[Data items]
- - - -
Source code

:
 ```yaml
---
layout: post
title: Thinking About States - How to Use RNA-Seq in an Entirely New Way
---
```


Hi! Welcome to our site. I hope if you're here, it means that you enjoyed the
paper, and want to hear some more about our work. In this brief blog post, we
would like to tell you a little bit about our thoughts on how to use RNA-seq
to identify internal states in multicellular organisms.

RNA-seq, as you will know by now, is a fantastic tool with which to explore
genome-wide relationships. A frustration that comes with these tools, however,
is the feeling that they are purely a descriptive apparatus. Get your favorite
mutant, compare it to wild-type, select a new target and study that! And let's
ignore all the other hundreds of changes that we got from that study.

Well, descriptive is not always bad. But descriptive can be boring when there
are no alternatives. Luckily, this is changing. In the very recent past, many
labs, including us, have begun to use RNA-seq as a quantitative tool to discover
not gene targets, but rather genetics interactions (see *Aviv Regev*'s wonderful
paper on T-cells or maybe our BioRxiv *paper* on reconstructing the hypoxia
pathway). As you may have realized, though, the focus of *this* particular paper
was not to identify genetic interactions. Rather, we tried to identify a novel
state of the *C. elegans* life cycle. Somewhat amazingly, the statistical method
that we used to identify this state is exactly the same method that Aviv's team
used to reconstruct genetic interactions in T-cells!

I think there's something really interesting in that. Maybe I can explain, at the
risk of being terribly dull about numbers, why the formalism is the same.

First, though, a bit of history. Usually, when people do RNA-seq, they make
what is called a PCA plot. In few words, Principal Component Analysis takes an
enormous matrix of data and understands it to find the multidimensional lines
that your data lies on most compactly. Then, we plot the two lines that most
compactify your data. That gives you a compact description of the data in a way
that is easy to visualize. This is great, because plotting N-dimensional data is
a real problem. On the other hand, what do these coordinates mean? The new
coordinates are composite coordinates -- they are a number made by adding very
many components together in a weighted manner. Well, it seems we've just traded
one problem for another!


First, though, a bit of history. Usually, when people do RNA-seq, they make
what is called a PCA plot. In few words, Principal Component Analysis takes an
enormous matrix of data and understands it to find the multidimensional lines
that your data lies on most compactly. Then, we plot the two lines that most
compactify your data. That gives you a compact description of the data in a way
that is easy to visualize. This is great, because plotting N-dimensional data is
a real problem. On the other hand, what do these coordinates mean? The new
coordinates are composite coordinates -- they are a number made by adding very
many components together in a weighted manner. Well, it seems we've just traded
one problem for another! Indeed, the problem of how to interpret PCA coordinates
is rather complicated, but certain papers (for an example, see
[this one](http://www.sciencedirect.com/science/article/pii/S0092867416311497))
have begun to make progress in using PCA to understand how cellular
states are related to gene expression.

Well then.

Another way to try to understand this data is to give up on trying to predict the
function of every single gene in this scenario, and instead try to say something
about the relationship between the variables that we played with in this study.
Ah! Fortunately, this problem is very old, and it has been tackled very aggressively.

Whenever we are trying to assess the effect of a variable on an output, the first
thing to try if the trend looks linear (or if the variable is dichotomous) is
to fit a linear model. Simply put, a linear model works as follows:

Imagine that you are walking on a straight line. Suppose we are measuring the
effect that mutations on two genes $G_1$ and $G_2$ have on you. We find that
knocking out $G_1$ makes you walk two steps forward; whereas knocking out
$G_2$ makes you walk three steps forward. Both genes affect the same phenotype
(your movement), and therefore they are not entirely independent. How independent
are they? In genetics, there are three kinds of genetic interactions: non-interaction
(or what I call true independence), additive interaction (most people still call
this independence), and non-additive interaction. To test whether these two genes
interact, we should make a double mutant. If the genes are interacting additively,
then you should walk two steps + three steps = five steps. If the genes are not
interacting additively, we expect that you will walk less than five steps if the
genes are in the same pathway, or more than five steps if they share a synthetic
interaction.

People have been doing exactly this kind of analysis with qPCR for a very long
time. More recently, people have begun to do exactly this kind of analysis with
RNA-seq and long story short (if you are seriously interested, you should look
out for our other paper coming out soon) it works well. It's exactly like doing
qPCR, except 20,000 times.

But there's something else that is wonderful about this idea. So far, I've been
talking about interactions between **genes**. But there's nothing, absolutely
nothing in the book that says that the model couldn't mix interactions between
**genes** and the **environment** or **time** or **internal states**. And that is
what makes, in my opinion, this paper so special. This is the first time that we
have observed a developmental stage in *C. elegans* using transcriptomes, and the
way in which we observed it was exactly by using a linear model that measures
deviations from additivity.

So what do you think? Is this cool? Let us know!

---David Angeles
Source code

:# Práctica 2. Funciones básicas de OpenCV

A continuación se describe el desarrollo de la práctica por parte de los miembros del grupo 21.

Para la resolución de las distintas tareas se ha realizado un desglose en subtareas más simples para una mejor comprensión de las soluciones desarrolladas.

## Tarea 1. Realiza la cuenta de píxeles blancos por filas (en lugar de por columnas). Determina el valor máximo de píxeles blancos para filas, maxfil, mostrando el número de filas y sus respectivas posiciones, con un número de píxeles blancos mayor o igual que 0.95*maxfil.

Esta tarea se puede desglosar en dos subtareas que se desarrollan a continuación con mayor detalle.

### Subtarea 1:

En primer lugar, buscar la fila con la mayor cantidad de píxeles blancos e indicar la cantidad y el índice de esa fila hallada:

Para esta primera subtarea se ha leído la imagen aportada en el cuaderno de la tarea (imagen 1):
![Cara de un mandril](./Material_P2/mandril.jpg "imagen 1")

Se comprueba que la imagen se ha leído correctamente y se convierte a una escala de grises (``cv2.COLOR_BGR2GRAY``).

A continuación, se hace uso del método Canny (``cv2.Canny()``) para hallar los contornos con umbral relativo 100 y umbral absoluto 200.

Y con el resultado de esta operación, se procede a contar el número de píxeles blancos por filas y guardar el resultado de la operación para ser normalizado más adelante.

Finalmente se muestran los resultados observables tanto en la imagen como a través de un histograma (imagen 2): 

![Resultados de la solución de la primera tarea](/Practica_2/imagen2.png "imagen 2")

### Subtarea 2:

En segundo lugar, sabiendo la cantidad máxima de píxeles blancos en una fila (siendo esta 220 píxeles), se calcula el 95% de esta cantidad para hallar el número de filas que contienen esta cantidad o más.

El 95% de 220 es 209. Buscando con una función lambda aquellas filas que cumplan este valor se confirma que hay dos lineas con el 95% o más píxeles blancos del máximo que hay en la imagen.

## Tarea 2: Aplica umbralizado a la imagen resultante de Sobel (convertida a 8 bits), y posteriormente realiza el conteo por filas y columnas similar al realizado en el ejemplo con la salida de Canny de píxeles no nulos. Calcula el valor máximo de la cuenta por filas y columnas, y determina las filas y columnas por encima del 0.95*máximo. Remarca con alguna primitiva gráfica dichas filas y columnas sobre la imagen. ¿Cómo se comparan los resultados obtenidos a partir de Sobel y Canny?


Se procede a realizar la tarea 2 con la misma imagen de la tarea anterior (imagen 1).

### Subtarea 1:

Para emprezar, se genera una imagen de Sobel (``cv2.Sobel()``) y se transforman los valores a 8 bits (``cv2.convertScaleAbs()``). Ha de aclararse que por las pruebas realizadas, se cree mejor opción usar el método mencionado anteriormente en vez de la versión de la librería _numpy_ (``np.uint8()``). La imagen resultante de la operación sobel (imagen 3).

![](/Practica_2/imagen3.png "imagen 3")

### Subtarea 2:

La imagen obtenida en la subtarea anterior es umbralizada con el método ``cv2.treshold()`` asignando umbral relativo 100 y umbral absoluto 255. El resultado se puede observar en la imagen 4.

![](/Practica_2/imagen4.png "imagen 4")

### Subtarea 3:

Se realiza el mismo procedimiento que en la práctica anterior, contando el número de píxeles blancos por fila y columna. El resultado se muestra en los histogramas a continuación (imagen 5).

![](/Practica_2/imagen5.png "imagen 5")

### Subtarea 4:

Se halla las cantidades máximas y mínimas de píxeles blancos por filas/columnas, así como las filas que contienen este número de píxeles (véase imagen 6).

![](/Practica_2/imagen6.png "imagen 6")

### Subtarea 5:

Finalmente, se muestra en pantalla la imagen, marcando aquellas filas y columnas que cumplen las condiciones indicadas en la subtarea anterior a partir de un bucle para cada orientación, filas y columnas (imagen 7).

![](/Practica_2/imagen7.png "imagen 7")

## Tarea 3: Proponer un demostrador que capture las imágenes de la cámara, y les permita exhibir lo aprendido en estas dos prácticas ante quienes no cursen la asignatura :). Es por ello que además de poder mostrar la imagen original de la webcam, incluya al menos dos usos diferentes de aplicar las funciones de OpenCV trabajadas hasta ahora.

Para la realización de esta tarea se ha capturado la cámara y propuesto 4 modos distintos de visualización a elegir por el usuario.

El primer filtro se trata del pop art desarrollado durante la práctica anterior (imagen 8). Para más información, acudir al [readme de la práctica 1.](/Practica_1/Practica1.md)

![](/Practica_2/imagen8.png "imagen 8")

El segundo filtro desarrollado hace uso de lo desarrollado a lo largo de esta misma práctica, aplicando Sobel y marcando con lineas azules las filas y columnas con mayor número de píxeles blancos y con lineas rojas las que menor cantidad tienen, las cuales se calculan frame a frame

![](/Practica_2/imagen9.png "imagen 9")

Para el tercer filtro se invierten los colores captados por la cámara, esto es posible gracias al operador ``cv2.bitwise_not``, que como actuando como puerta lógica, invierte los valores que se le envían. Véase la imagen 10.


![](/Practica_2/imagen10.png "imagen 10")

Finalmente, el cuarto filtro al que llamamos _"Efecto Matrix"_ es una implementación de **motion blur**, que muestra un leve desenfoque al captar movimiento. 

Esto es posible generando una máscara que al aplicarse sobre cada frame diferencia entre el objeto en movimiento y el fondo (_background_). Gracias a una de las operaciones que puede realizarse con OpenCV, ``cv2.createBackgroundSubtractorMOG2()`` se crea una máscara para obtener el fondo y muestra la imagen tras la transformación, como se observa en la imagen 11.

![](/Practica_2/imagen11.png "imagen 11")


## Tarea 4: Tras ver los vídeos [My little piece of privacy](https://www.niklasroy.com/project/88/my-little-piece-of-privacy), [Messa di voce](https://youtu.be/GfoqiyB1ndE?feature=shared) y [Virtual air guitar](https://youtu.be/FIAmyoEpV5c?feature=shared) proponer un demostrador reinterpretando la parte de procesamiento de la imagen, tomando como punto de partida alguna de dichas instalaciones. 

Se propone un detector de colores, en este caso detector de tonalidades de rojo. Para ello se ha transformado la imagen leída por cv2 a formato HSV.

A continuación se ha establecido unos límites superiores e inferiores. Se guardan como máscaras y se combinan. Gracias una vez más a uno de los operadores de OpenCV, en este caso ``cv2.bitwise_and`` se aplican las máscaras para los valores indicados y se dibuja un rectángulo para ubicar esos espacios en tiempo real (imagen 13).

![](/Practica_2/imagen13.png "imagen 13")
- - - -
> _What the exercise asks_: Search the data above for the string "used" and return every line that has it.

> _Task response_:
that we used to identify this state is exactly the same method that Aviv's team
used to reconstruct genetic interactions in T-cells!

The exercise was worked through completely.